- [Task requirements]: State how many lines of the entries contain the string "связи", counting only matches in the same case. Reply with the number alone.

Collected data

Content starts

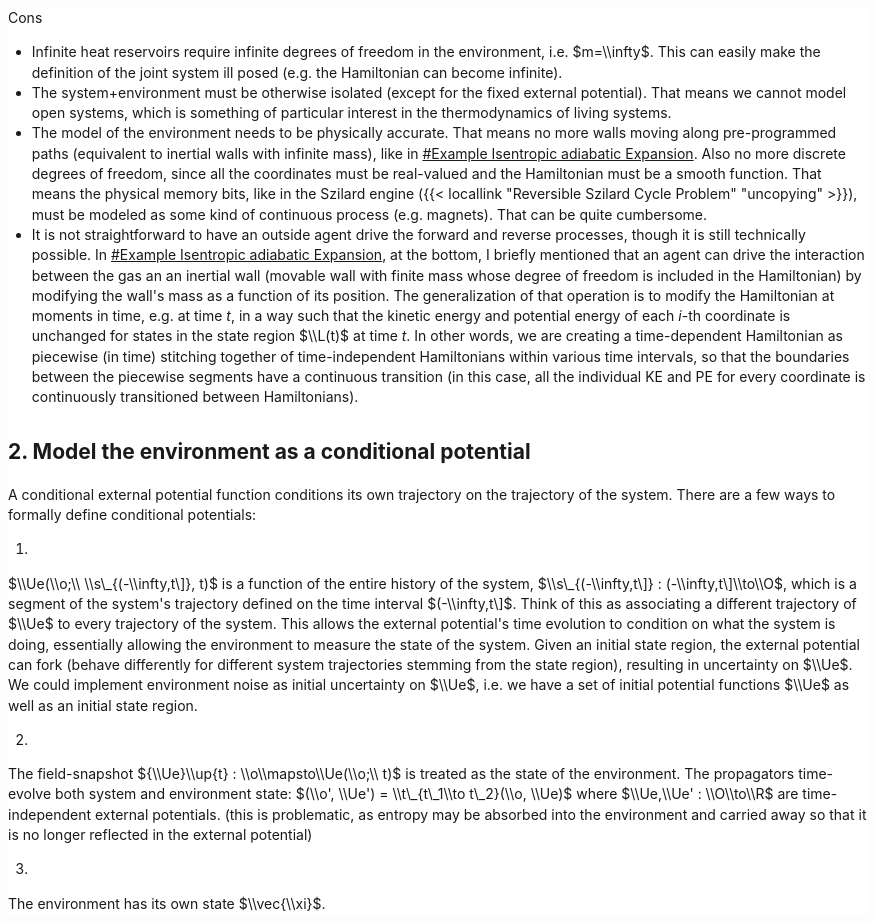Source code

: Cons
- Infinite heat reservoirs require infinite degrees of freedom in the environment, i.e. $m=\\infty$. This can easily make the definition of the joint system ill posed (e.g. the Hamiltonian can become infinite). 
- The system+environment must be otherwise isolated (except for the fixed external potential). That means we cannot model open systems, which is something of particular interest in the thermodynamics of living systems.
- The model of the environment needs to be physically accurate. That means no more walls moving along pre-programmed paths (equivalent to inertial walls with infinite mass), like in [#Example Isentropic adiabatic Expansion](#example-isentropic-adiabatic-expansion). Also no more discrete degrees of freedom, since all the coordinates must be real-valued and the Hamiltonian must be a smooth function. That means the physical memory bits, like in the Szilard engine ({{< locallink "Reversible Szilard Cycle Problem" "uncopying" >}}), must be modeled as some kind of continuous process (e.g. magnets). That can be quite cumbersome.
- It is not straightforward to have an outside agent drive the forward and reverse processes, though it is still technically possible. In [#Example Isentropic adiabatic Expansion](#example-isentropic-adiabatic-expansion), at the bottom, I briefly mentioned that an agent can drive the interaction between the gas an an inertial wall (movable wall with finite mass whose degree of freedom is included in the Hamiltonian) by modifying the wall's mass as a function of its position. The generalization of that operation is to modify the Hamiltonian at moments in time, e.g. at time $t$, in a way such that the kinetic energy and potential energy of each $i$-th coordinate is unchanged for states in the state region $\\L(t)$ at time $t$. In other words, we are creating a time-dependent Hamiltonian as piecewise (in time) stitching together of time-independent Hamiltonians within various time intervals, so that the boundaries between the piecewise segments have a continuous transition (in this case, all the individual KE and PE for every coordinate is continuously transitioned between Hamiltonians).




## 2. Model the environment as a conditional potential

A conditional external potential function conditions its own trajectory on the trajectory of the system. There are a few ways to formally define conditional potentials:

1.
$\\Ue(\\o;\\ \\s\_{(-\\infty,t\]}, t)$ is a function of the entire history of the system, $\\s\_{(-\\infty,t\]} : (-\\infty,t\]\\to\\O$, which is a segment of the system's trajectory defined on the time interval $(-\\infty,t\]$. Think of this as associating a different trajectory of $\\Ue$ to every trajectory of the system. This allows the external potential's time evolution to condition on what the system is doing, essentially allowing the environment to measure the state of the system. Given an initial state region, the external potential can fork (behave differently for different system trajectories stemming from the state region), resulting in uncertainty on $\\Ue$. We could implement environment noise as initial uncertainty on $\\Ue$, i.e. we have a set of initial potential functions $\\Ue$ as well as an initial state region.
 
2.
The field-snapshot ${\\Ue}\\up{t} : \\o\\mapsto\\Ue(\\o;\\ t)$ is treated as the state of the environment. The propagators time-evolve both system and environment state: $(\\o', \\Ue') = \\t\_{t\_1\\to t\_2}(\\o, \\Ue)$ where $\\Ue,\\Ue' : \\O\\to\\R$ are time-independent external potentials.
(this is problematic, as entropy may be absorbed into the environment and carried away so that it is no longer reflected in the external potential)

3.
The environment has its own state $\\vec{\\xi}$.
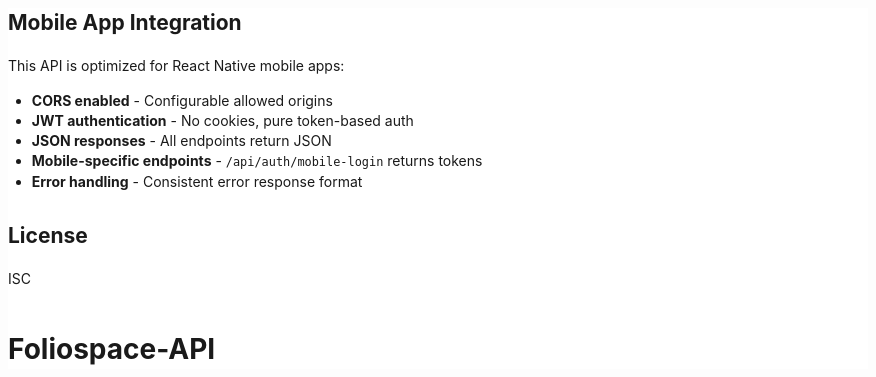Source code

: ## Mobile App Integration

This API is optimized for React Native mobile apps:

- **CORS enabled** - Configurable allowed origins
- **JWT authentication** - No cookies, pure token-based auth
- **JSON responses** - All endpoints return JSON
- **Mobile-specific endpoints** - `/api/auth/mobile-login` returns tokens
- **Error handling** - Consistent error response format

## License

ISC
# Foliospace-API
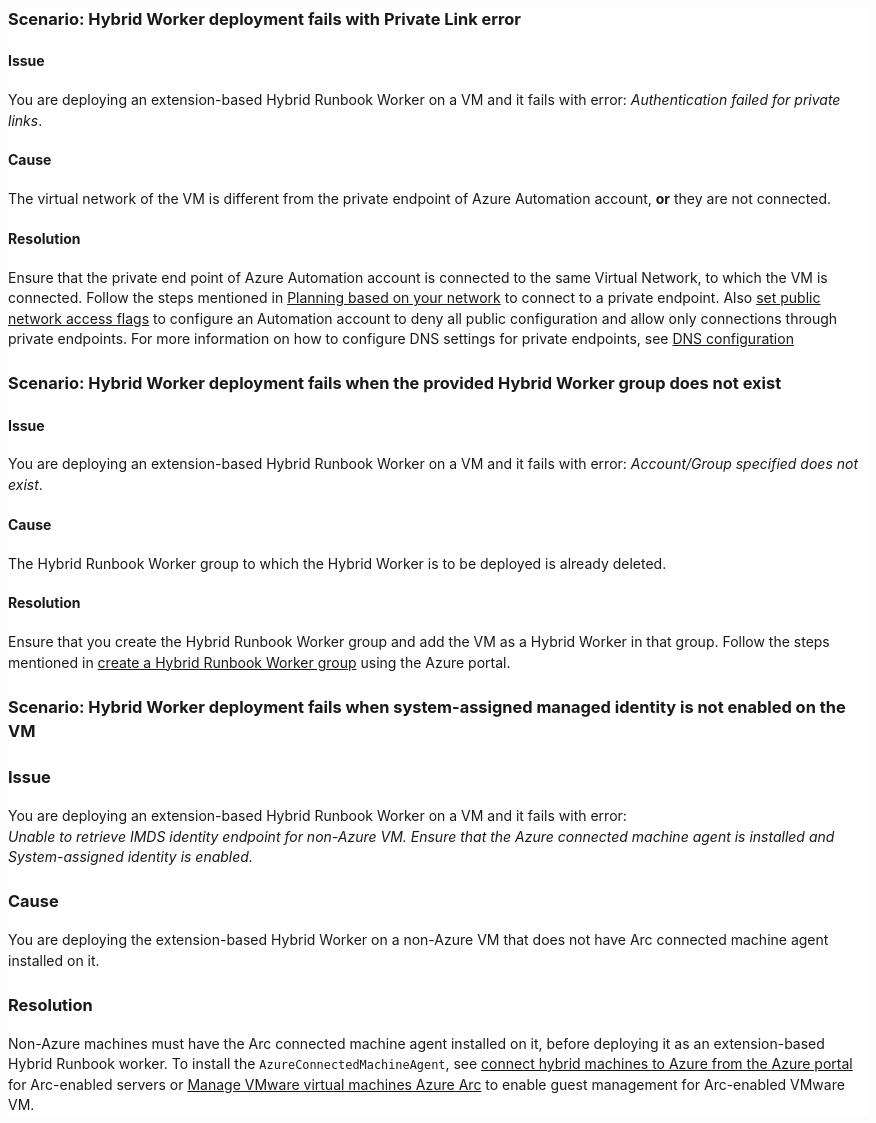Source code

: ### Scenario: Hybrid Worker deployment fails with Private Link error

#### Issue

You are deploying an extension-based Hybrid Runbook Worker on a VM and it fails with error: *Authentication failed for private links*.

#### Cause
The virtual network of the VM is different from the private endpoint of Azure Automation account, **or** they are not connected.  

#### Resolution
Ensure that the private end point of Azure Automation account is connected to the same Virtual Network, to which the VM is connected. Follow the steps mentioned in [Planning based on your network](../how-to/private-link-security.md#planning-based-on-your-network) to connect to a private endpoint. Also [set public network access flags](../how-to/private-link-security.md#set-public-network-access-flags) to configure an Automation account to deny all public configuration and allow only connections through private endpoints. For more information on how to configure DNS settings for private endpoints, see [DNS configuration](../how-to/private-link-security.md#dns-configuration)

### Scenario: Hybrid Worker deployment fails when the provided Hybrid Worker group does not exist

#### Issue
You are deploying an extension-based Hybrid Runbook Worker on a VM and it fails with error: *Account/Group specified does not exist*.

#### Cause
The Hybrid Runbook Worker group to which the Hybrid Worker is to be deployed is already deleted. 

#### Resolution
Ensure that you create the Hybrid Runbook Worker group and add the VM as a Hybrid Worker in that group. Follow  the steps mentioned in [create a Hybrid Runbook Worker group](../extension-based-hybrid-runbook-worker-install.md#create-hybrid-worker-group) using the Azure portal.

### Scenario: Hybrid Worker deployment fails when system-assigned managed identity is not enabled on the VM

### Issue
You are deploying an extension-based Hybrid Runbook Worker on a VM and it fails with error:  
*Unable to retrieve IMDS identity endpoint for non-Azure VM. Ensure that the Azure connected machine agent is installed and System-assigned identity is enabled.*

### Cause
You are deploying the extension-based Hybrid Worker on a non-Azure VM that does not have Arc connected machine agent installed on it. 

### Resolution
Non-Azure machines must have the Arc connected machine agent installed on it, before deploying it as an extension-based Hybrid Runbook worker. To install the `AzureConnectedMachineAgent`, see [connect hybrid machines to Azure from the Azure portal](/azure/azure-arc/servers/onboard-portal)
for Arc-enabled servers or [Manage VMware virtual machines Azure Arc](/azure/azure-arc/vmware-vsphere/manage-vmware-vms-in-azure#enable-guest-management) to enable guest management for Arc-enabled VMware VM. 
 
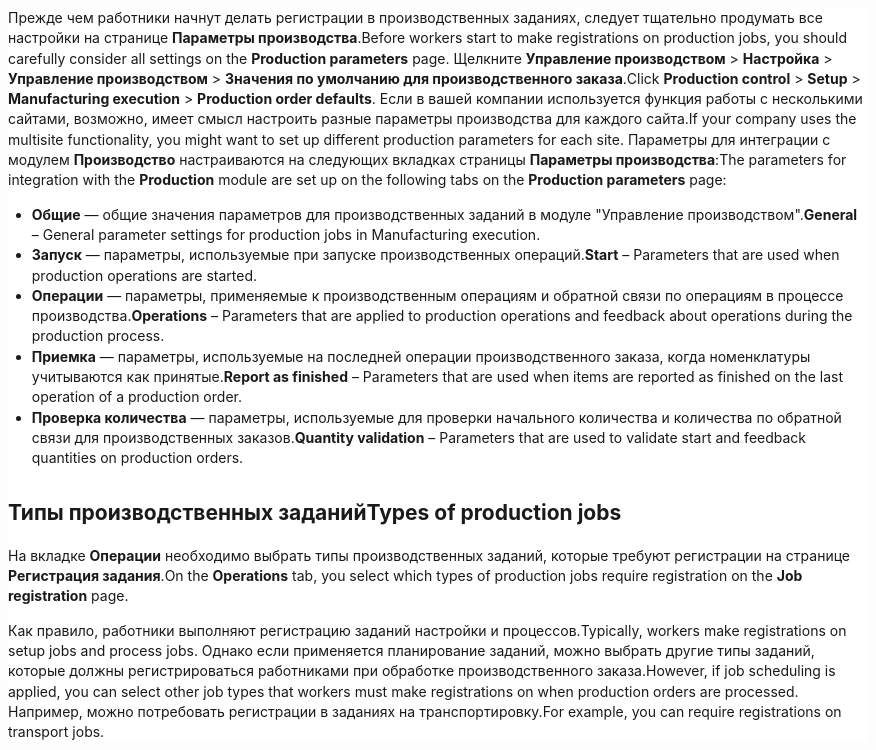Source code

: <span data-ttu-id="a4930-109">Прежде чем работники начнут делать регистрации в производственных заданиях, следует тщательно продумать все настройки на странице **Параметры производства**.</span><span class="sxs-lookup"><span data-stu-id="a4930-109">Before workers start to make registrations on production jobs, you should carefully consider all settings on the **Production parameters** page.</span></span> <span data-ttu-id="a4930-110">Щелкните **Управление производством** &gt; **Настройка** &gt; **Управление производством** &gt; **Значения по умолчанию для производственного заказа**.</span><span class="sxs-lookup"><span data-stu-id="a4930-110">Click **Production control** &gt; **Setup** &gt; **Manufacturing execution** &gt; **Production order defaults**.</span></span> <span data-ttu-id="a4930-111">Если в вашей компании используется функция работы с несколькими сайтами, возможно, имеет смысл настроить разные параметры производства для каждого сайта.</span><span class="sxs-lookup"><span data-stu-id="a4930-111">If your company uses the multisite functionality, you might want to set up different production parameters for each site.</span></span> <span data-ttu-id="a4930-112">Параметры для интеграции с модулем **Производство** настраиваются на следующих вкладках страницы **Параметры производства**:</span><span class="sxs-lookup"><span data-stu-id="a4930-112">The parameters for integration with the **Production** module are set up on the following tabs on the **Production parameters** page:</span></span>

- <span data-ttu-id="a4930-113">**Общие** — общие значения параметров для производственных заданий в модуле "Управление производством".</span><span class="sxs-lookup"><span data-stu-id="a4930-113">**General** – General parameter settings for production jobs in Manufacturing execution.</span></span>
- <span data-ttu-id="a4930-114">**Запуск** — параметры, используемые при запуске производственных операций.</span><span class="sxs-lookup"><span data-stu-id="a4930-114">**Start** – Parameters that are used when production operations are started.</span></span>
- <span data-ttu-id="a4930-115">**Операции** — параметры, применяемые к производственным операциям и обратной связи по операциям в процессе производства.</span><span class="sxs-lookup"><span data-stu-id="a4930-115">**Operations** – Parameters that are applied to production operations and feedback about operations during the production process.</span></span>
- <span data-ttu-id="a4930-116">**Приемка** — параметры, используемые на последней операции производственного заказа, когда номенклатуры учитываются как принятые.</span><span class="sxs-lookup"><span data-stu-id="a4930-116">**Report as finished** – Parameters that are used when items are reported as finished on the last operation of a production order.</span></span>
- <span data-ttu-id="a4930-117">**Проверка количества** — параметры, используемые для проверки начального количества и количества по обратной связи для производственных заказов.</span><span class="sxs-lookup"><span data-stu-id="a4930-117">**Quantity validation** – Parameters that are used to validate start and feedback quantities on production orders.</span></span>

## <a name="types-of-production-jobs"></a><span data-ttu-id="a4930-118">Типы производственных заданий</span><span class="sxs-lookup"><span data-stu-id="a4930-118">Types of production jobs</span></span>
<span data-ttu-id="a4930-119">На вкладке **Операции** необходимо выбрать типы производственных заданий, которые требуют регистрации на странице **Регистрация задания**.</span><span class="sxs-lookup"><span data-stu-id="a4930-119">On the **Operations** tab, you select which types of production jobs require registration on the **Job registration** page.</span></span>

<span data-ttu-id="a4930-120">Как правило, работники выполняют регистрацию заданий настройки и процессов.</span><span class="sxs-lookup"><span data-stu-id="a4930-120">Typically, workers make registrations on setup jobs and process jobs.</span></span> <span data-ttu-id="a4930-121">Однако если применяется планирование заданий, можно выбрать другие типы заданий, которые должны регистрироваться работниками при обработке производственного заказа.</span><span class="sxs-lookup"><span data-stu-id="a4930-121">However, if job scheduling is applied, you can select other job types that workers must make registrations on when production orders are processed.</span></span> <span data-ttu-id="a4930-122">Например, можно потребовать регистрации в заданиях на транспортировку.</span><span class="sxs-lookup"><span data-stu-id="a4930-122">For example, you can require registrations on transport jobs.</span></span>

Content ends

- [Your response]: 2